>> Start QUOTED PASSAGE

Wiki-M3L: Wikipedia and Multi-Modal & Multi-Lingual Research

Co-located with ICLR 2022

This is the website for the Wiki-M3L: Wikipedia and Multi-Modal & Multi-Lingual Research workshop that will take place virtually on the 29th of April 2022, virtually, as part of the International Conference on Learning Representations (ICLR) 2022. Here you can find all important dates, the call for papers as well as the list of invited speakers and the program of the workshop.

Motivation

A space for the Wikipedia community and the multimodal & multilingual research community to share and support each other.

In the broader AI research community, Wikipedia data has been utilized as part of the training datasets for (multilingual) language models like BERT for many years. However, its content is still a largely untapped resource for vision and multimodal learning systems. We believe that Wikipedia, as a huge source of multimodal and multilingual human knowledge on almost every subject (English Wikipedia contains more than 5M images, with captions and structured related text, while there exists 35 languages with more than 100K images) could help widen the scope and improve accuracy and inclusiveness of multimodal models and their applications.

At the same time, the Wikimedia community of volunteers could greatly benefit from recent progresses in multimodal AI technologies, especially in cases where resources are scarce, such as low-resource languages. Most research using Wikipedia data does not currently take the needs of the community who creates that data into account.

With this workshop we are trying to create a bridge between the Wikipedia communities and the ICLR research communities. This would not only ensure the reuse of research findings, but also create an incentive for Wikipedians to work more closely with researchers for data creation. Researchers in the ICLR disciplines can find in the Wikimedia community a source of inspiration for new challenging tasks and research problems that can support free knowledge and its dissemination. Learning from these often unheard voices would allow researchers to contribute back to Wikipedia, by developing tools to help editors semi-automatically produce, curate, and modify content. Suggesting relevant images for articles in multiple languages, together with an appropriate caption is one such example among many.

>> End QUOTED PASSAGE
>> Start GIVEN RECORDS

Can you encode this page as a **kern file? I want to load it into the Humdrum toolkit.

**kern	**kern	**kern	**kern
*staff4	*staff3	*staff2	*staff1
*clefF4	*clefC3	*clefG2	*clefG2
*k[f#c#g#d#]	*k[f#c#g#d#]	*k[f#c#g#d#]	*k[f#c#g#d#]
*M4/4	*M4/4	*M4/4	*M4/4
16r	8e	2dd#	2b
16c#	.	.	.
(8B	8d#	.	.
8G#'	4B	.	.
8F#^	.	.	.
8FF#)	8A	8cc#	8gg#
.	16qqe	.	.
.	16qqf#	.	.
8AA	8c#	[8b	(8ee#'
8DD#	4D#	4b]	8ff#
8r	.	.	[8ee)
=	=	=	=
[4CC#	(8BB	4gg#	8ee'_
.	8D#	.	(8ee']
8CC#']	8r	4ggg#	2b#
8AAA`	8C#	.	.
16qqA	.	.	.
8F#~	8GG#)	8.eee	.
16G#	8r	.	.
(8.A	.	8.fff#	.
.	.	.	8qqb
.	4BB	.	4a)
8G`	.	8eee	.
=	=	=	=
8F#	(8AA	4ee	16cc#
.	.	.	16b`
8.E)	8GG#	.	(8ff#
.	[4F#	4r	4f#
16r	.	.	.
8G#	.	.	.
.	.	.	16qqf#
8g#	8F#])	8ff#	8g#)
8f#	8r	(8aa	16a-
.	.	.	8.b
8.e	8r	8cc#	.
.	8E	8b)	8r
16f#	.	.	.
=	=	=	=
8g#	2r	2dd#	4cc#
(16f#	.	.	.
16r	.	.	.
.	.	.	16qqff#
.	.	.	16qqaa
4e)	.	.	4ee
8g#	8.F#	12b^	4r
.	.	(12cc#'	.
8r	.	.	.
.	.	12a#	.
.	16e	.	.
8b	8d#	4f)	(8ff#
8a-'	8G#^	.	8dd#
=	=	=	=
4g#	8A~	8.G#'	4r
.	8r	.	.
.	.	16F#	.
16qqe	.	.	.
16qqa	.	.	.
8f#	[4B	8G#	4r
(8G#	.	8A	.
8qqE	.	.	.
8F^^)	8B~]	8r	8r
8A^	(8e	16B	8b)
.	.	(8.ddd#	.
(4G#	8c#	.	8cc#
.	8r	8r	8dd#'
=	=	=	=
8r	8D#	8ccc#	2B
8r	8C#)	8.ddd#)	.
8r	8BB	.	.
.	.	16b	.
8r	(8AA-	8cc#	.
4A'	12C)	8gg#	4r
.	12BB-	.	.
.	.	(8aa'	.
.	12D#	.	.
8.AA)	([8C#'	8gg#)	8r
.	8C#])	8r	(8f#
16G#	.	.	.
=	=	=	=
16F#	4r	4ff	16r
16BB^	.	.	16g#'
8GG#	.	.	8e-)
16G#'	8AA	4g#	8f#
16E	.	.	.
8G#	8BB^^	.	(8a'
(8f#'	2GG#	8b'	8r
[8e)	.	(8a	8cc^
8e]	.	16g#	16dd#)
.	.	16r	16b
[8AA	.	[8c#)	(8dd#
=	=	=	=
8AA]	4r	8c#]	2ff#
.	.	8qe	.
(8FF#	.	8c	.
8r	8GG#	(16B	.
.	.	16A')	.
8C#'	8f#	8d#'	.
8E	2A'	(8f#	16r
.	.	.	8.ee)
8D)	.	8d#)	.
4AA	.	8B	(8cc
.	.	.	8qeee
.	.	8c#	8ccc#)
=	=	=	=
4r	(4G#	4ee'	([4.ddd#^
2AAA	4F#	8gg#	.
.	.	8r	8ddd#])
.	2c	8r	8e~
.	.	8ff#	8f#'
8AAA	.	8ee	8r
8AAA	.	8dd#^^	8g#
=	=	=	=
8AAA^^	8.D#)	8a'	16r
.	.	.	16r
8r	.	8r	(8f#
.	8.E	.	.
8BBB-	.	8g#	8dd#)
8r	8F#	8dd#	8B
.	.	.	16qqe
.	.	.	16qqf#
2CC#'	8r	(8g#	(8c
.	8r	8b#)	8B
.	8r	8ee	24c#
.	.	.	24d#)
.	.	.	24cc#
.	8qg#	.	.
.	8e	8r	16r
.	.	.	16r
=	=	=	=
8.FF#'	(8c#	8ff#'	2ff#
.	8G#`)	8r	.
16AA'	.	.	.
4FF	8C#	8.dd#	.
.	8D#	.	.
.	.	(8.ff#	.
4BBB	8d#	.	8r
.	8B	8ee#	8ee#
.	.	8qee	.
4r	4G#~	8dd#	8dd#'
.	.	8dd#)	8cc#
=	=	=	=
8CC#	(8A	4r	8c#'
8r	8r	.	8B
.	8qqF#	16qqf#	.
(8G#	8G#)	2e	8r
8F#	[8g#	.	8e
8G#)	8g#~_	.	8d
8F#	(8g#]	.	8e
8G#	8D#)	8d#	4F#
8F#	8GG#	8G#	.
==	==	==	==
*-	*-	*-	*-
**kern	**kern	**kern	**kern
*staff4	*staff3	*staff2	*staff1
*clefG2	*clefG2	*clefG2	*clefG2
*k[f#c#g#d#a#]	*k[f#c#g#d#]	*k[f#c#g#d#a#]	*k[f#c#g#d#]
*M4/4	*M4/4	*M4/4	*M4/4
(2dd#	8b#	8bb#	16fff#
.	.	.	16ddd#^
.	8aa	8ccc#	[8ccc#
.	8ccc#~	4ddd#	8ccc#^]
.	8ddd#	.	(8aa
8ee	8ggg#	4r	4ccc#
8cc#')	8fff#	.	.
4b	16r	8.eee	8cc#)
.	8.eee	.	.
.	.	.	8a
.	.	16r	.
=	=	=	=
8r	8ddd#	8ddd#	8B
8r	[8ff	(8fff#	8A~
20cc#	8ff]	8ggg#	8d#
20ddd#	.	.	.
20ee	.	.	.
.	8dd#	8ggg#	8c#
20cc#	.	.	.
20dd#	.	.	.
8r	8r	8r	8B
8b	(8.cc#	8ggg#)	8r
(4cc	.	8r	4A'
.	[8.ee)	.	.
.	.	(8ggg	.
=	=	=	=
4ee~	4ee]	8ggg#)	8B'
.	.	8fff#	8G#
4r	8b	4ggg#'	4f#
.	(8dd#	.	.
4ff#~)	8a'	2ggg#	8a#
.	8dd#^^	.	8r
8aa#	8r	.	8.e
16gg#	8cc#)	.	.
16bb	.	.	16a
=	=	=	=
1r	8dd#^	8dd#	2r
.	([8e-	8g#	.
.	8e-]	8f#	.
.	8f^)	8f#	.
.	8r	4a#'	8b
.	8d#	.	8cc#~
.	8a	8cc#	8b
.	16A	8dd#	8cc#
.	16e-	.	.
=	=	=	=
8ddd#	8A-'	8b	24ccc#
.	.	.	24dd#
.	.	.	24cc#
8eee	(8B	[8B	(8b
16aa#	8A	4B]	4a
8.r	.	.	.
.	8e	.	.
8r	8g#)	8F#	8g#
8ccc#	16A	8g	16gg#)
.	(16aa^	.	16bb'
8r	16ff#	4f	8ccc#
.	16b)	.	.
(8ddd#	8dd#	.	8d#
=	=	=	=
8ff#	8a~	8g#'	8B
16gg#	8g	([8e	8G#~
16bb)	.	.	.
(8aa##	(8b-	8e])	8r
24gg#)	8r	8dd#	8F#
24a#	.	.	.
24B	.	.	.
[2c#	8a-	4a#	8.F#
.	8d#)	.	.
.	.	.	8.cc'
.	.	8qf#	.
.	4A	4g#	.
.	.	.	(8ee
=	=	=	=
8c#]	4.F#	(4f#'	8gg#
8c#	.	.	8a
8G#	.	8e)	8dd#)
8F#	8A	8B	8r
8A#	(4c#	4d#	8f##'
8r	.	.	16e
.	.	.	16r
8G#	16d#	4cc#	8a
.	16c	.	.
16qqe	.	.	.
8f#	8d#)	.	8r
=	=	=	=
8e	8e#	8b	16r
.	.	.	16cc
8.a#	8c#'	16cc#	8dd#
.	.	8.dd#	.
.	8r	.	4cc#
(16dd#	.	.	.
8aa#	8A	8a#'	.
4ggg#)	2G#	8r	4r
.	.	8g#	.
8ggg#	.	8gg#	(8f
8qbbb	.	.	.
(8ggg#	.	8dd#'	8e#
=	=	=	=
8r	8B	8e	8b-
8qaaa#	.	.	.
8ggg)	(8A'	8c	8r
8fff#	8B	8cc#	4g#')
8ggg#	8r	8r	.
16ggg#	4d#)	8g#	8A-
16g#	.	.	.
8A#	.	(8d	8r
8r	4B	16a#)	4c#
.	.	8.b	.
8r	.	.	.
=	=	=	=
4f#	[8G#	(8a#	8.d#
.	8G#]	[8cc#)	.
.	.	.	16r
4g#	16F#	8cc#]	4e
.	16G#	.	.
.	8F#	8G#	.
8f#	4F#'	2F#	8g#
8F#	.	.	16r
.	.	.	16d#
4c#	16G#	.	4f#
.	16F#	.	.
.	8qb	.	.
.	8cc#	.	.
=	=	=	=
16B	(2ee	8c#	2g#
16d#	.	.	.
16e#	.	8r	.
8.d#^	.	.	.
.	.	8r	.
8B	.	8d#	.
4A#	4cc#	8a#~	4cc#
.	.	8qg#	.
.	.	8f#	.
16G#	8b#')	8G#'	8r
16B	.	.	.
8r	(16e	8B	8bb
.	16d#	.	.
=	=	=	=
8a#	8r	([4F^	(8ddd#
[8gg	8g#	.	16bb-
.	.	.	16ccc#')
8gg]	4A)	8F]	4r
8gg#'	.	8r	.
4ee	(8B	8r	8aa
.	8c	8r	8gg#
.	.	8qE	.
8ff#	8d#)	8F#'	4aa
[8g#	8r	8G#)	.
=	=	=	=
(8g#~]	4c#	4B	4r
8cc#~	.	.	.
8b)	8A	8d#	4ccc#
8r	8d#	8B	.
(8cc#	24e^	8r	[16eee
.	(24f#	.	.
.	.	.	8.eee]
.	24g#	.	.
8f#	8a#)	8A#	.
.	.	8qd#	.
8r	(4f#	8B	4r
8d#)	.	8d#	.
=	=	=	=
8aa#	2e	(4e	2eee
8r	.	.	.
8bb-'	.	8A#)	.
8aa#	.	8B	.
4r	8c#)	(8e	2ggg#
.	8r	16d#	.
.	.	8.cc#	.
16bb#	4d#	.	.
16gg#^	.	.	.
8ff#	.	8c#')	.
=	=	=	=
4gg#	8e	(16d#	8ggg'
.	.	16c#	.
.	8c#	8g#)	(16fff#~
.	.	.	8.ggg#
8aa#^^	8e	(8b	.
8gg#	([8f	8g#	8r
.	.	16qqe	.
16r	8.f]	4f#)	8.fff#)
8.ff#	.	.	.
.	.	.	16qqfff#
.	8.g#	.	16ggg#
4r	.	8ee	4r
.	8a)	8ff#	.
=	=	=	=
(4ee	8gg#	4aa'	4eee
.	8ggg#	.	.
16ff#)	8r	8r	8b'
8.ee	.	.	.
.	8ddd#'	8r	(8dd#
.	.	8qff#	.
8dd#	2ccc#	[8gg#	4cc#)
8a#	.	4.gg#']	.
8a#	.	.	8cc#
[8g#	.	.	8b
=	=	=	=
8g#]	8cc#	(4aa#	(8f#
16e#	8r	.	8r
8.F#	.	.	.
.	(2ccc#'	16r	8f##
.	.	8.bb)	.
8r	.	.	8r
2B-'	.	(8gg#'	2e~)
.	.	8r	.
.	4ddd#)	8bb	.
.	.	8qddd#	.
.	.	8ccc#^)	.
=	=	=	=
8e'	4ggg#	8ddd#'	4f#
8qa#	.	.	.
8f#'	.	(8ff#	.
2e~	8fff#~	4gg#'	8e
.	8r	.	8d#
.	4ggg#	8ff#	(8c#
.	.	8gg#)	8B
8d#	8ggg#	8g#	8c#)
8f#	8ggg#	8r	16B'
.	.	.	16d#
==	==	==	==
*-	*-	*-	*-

>> End GIVEN RECORDS

Please copy the Wiki-M3L workshop page's text between "At the same" and "data into account.", inclusive.

TASK RESULT:
At the same time, the Wikimedia community of volunteers could greatly benefit from recent progresses in multimodal AI technologies, especially in cases where resources are scarce, such as low-resource languages. Most research using Wikipedia data does not currently take the needs of the community who creates that data into account.